Bandung (prapanca.id) – Kementerian Koordinator Bidang Perekonomian dan Kementerian Tenaga Kerja tengah menyusun peraturan untuk melindungi para pengemudi ojek online (ojol). Langkah ini diambil mengingat hubungan mereka dengan perusahaan platform bersifat kemitraan, bukan sebagai karyawan yang tercakup dalam Undang-Undang.
Ketua DPD RI, AA LaNyalla Mahmud Mattalitti, memberikan masukan penting terkait paradigma kemitraan ini. Menurutnya, pengemudi ojol seharusnya diakui sebagai pemilik saham (beneficial ownership), mengingat modal yang mereka tanamkan terutama melalui kendaraan mereka sendiri.
“Pengemudi ojol pada dasarnya menanamkan modal, terutama melalui kendaraan mereka yang menjadi alat produksi utama. Oleh karena itu, mereka seharusnya dianggap sebagai bagian dari pemilik saham dan berhak mendapatkan keuntungan yang adil,” ujarnya.

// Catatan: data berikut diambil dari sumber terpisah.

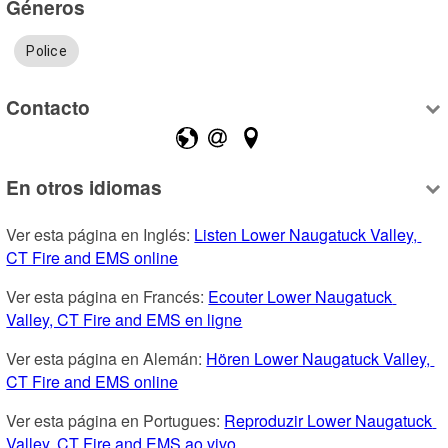
Géneros
Police
Contacto
En otros idiomas
Ver esta página en Inglés: 
Listen Lower Naugatuck Valley, 
CT Fire and EMS online
Ver esta página en Francés: 
Ecouter Lower Naugatuck 
Valley, CT Fire and EMS en ligne
Ver esta página en Alemán: 
Hören Lower Naugatuck Valley, 
CT Fire and EMS online
Ver esta página en Portugues: 
Reproduzir Lower Naugatuck 
Valley, CT Fire and EMS ao vivo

LaNyalla juga menyarankan agar pemerintah mempertimbangkan skema yang telah diterapkan di negara lain seperti Spanyol, Belanda, dan California, AS. Di Spanyol, pengemudi ojol diakui sebagai karyawan dengan berbagai hak seperti Upah Minimum dan cuti tahunan. Di Belanda, ada undang-undang sektoral yang memberikan perlindungan minimum termasuk transparansi dalam algoritma dan hak untuk berunding. Sedangkan di California, pengemudi ojol dianggap sebagai kontraktor independen dengan beberapa tunjangan termasuk gaji minimum.
“Saya yakin prinsip kemitraan ini harus diwujudkan, termasuk hak mitra untuk mengontrol kinerja perusahaan. Saat ini, pengemudi ojol belum memiliki kontrol yang memadai terhadap tarif dan algoritma yang digunakan oleh perusahaan platform,” paparnya.
Sebagai langkah lanjutan, LaNyalla mendorong Kementerian terlibat aktif dalam mempelajari hasil kajian yang dilakukan The Fair Foundation, organisasi yang secara khusus meneliti dan memberikan usulan untuk meningkatkan kondisi pekerja platform di seluruh dunia. (sas)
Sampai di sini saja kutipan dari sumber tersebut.